_Selected text_
************
Figure 5. Susceptibility of biofilm cells and BrlR production is not linked to the phospho-transfer to BfiS, BfiS downstream targets or components previously linked to biofilm development.

(A–B) Susceptibility to tobramycin, hydrogen peroxide, or norfloxacin of biofilm cells of PAO1 and strains inactivated in cafA, rsmYZ, hptB, sagS and ΔsagS mutant strains expressing SagS variants. Biofilm susceptibility was determined as CFU log reduction. (C) Detection of brlR reporter activity in cells grown as biofilms for 3 days as determined using the chromosomal brlR-lacZ reporter construct and β-galactosidase activity. The promoter activity is reported as nmol ONPG cleaved per total cellular protein per minute. (D) Detection of BrlR in total cell extracts obtained from biofilm cells of P. aeruginosa PAO1 strains inactivated in RsmA or RsmYZ or overexpressing RsmY or RsmZ. All strains harbored a chromosomally located V5/His₆-tagged BrlR under the control of its own promoter (P_brlR120-brlR-V5/His₆), and respective protein extracts were probed for the presence of BrlR by immunoblot analysis using anti-V5 antibodies. A total of 15µg total cell extract was loaded. P. aeruginosa PAO1 harboring an empty CTX vector (VC) was used as negative control. Representative images are shown. (E) Relative BrlR abundance, based on relative intensity of protein bands detectable following probing for BrlR with anti-V5 antibodies and subsequent analysis using ImageJ (Rasband, 1997). Experiments were carried out in triplicate. Error bars denote standard deviation. *, significantly different from the values for P. aeruginosa PAO1 (p ≤ 0.01), as determined by ANOVA and SigmaStat.
************
[Source data]
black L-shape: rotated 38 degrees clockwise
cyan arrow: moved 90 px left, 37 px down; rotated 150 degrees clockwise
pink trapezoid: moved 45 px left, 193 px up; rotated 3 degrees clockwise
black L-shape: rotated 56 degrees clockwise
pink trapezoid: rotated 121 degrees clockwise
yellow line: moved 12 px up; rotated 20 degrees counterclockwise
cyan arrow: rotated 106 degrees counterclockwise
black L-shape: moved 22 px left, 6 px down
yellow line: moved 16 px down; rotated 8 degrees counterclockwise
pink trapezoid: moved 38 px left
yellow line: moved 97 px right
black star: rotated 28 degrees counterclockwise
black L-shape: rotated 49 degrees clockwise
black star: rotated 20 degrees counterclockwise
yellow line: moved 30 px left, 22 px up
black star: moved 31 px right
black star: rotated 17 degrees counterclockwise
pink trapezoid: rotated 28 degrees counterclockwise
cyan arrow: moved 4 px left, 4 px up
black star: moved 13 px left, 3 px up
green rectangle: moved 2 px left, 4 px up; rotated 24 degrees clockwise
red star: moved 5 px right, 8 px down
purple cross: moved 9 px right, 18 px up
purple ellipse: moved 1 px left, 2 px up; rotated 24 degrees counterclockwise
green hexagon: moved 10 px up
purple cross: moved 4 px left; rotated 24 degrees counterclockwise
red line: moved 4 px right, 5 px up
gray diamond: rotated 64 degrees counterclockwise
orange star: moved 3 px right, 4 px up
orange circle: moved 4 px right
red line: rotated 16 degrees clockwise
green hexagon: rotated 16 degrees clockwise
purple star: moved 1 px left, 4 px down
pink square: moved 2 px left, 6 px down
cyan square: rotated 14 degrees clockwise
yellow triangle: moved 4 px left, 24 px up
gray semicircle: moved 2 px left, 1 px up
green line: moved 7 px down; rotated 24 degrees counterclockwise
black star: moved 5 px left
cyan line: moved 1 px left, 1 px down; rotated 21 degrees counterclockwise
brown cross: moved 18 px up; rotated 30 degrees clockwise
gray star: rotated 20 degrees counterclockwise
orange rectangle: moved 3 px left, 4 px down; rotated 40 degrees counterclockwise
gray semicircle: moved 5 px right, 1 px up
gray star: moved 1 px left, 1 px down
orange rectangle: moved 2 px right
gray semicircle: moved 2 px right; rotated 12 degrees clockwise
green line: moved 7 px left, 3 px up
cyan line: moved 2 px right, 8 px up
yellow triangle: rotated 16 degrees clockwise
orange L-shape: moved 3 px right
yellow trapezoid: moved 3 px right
************
_Work request 1_
According to the figure caption, why was P. aeruginosa PAO1 carrying an empty CTX vector included in the immunoblot analysis? Answer in one to three sentences.
_Work request 2_
Reproduce the figure caption word for word from "Figure 5. Susceptibility" to "to biofilm development.".
_Work request 3_
How much total cell extract was loaded for the immunoblot, according to the figure caption?
The data come from a separate source that has nothing to do with the figure caption.

_Expected output 1_
P. aeruginosa PAO1 harboring an empty CTX vector (VC) served as the negative control. Every other strain carried a chromosomally located V5/His₆-tagged BrlR, and the protein extracts were probed for BrlR with anti-V5 antibodies.

_Expected output 2_
Figure 5. Susceptibility of biofilm cells and BrlR production is not linked to the phospho-transfer to BfiS, BfiS downstream targets or components previously linked to biofilm development.

_Expected output 3_
A total of 15 µg of total cell extract was loaded.